*WORK REQUEST*.
Write out all of the lines below, exactly and completely.
#### EXERCISE MATERIAL ####
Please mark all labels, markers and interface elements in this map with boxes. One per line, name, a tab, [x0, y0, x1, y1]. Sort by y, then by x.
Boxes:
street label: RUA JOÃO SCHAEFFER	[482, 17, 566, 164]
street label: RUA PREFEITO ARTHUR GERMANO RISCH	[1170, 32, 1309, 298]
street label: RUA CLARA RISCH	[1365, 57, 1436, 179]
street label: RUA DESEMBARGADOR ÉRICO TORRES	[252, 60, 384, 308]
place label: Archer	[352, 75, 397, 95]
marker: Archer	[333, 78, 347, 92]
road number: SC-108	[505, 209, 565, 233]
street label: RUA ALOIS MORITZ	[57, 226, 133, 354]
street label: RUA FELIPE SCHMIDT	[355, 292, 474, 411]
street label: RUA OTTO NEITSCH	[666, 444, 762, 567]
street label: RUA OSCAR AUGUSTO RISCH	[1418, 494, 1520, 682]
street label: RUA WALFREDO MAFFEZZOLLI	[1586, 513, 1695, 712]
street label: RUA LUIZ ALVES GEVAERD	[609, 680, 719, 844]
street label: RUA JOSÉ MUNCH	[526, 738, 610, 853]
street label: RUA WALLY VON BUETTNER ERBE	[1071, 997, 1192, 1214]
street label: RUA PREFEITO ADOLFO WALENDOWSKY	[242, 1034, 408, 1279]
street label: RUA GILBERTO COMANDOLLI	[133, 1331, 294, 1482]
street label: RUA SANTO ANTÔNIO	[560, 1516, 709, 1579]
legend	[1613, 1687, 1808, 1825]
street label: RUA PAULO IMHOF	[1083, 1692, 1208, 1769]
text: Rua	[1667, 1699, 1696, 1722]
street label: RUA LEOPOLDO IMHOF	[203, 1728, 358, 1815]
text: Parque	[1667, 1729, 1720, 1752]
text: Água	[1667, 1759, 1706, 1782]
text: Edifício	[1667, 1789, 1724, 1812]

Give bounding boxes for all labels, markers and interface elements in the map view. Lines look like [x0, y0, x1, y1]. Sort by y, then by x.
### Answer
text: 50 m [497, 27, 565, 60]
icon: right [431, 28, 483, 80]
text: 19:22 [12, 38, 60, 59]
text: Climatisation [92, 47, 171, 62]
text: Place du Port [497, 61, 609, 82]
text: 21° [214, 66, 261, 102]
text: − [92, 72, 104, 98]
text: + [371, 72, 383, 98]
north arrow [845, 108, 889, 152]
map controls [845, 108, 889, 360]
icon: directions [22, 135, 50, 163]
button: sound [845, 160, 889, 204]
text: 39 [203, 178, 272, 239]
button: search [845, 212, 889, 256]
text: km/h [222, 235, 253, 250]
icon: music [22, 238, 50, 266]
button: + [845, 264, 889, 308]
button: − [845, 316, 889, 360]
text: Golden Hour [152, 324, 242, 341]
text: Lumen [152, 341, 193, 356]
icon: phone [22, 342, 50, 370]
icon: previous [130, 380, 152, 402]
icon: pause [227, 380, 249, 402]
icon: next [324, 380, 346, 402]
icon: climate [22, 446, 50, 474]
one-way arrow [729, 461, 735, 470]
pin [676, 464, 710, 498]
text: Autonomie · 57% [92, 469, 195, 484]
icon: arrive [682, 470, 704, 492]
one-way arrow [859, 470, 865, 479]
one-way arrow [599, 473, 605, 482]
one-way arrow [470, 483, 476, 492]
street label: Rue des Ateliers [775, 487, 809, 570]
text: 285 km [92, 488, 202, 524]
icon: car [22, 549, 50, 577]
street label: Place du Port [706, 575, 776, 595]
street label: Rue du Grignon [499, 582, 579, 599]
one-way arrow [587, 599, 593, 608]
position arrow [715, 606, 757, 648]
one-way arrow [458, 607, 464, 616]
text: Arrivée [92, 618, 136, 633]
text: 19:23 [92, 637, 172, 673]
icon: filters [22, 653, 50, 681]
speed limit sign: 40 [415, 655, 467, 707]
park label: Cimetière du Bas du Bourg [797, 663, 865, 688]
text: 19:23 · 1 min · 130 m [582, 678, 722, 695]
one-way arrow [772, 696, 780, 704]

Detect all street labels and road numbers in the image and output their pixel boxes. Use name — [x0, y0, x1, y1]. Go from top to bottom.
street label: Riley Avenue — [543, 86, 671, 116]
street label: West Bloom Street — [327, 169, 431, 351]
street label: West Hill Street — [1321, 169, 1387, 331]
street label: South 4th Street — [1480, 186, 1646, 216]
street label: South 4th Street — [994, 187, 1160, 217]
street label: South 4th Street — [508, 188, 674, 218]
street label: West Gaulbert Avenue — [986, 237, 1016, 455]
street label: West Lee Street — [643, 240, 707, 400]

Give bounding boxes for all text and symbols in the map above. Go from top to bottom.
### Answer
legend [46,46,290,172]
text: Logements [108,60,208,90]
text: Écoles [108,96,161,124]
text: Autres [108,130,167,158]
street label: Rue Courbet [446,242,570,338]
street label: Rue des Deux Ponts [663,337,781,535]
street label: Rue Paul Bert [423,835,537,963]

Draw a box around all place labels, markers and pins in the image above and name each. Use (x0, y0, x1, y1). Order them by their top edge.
####
*YOUR RESPONSE*.
Please mark all labels, markers and interface elements in this map with boxes. One per line, name, a tab, [x0, y0, x1, y1]. Sort by y, then by x.
Boxes:
street label: RUA JOÃO SCHAEFFER	[482, 17, 566, 164]
street label: RUA PREFEITO ARTHUR GERMANO RISCH	[1170, 32, 1309, 298]
street label: RUA CLARA RISCH	[1365, 57, 1436, 179]
street label: RUA DESEMBARGADOR ÉRICO TORRES	[252, 60, 384, 308]
place label: Archer	[352, 75, 397, 95]
marker: Archer	[333, 78, 347, 92]
road number: SC-108	[505, 209, 565, 233]
street label: RUA ALOIS MORITZ	[57, 226, 133, 354]
street label: RUA FELIPE SCHMIDT	[355, 292, 474, 411]
street label: RUA OTTO NEITSCH	[666, 444, 762, 567]
street label: RUA OSCAR AUGUSTO RISCH	[1418, 494, 1520, 682]
street label: RUA WALFREDO MAFFEZZOLLI	[1586, 513, 1695, 712]
street label: RUA LUIZ ALVES GEVAERD	[609, 680, 719, 844]
street label: RUA JOSÉ MUNCH	[526, 738, 610, 853]
street label: RUA WALLY VON BUETTNER ERBE	[1071, 997, 1192, 1214]
street label: RUA PREFEITO ADOLFO WALENDOWSKY	[242, 1034, 408, 1279]
street label: RUA GILBERTO COMANDOLLI	[133, 1331, 294, 1482]
street label: RUA SANTO ANTÔNIO	[560, 1516, 709, 1579]
legend	[1613, 1687, 1808, 1825]
street label: RUA PAULO IMHOF	[1083, 1692, 1208, 1769]
text: Rua	[1667, 1699, 1696, 1722]
street label: RUA LEOPOLDO IMHOF	[203, 1728, 358, 1815]
text: Parque	[1667, 1729, 1720, 1752]
text: Água	[1667, 1759, 1706, 1782]
text: Edifício	[1667, 1789, 1724, 1812]

Give bounding boxes for all labels, markers and interface elements in the map view. Lines look like [x0, y0, x1, y1]. Sort by y, then by x.
### Answer
text: 50 m [497, 27, 565, 60]
icon: right [431, 28, 483, 80]
text: 19:22 [12, 38, 60, 59]
text: Climatisation [92, 47, 171, 62]
text: Place du Port [497, 61, 609, 82]
text: 21° [214, 66, 261, 102]
text: − [92, 72, 104, 98]
text: + [371, 72, 383, 98]
north arrow [845, 108, 889, 152]
map controls [845, 108, 889, 360]
icon: directions [22, 135, 50, 163]
button: sound [845, 160, 889, 204]
text: 39 [203, 178, 272, 239]
button: search [845, 212, 889, 256]
text: km/h [222, 235, 253, 250]
icon: music [22, 238, 50, 266]
button: + [845, 264, 889, 308]
button: − [845, 316, 889, 360]
text: Golden Hour [152, 324, 242, 341]
text: Lumen [152, 341, 193, 356]
icon: phone [22, 342, 50, 370]
icon: previous [130, 380, 152, 402]
icon: pause [227, 380, 249, 402]
icon: next [324, 380, 346, 402]
icon: climate [22, 446, 50, 474]
one-way arrow [729, 461, 735, 470]
pin [676, 464, 710, 498]
text: Autonomie · 57% [92, 469, 195, 484]
icon: arrive [682, 470, 704, 492]
one-way arrow [859, 470, 865, 479]
one-way arrow [599, 473, 605, 482]
one-way arrow [470, 483, 476, 492]
street label: Rue des Ateliers [775, 487, 809, 570]
text: 285 km [92, 488, 202, 524]
icon: car [22, 549, 50, 577]
street label: Place du Port [706, 575, 776, 595]
street label: Rue du Grignon [499, 582, 579, 599]
one-way arrow [587, 599, 593, 608]
position arrow [715, 606, 757, 648]
one-way arrow [458, 607, 464, 616]
text: Arrivée [92, 618, 136, 633]
text: 19:23 [92, 637, 172, 673]
icon: filters [22, 653, 50, 681]
speed limit sign: 40 [415, 655, 467, 707]
park label: Cimetière du Bas du Bourg [797, 663, 865, 688]
text: 19:23 · 1 min · 130 m [582, 678, 722, 695]
one-way arrow [772, 696, 780, 704]

Detect all street labels and road numbers in the image and output their pixel boxes. Use name — [x0, y0, x1, y1]. Go from top to bottom.
street label: Riley Avenue — [543, 86, 671, 116]
street label: West Bloom Street — [327, 169, 431, 351]
street label: West Hill Street — [1321, 169, 1387, 331]
street label: South 4th Street — [1480, 186, 1646, 216]
street label: South 4th Street — [994, 187, 1160, 217]
street label: South 4th Street — [508, 188, 674, 218]
street label: West Gaulbert Avenue — [986, 237, 1016, 455]
street label: West Lee Street — [643, 240, 707, 400]

Give bounding boxes for all text and symbols in the map above. Go from top to bottom.
### Answer
legend [46,46,290,172]
text: Logements [108,60,208,90]
text: Écoles [108,96,161,124]
text: Autres [108,130,167,158]
street label: Rue Courbet [446,242,570,338]
street label: Rue des Deux Ponts [663,337,781,535]
street label: Rue Paul Bert [423,835,537,963]

Draw a box around all place labels, markers and pins in the image above and name each. Use (x0, y0, x1, y1). Order them by their top edge.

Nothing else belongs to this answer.